→ What you will do: Update the lines below by changing every "Responder" to "Reply", keeping everything else unchanged.

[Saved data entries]
------------------------
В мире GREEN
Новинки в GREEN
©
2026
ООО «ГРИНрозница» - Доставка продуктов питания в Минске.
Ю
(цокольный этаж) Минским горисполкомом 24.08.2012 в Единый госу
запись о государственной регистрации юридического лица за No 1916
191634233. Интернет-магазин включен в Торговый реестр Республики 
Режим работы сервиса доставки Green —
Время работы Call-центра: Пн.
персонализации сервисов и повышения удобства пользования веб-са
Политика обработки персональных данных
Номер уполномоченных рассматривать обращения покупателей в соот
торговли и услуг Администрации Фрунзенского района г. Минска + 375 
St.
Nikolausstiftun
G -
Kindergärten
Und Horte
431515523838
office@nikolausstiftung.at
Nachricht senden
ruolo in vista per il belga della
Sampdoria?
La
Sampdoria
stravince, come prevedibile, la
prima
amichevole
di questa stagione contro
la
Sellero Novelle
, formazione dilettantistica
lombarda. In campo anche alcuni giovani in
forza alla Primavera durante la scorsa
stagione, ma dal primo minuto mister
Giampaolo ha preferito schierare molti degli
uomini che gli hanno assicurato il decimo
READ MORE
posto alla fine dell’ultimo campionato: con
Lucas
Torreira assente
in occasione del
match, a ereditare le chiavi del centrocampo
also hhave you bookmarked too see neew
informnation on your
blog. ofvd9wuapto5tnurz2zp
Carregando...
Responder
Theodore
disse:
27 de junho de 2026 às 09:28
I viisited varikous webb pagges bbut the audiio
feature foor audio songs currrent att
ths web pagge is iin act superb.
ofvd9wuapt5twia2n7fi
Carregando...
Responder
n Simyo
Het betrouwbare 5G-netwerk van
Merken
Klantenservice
------------------------
→ Problem solution:
В мире GREEN
Новинки в GREEN
©
2026
ООО «ГРИНрозница» - Доставка продуктов питания в Минске.
Ю
(цокольный этаж) Минским горисполкомом 24.08.2012 в Единый госу
запись о государственной регистрации юридического лица за No 1916
191634233. Интернет-магазин включен в Торговый реестр Республики 
Режим работы сервиса доставки Green —
Время работы Call-центра: Пн.
персонализации сервисов и повышения удобства пользования веб-са
Политика обработки персональных данных
Номер уполномоченных рассматривать обращения покупателей в соот
торговли и услуг Администрации Фрунзенского района г. Минска + 375 
St.
Nikolausstiftun
G -
Kindergärten
Und Horte
431515523838
office@nikolausstiftung.at
Nachricht senden
ruolo in vista per il belga della
Sampdoria?
La
Sampdoria
stravince, come prevedibile, la
prima
amichevole
di questa stagione contro
la
Sellero Novelle
, formazione dilettantistica
lombarda. In campo anche alcuni giovani in
forza alla Primavera durante la scorsa
stagione, ma dal primo minuto mister
Giampaolo ha preferito schierare molti degli
uomini che gli hanno assicurato il decimo
READ MORE
posto alla fine dell’ultimo campionato: con
Lucas
Torreira assente
in occasione del
match, a ereditare le chiavi del centrocampo
also hhave you bookmarked too see neew
informnation on your
blog. ofvd9wuapto5tnurz2zp
Carregando...
Reply
Theodore
disse:
27 de junho de 2026 às 09:28
I viisited varikous webb pagges bbut the audiio
feature foor audio songs currrent att
ths web pagge is iin act superb.
ofvd9wuapt5twia2n7fi
Carregando...
Reply
n Simyo
Het betrouwbare 5G-netwerk van
Merken
Klantenservice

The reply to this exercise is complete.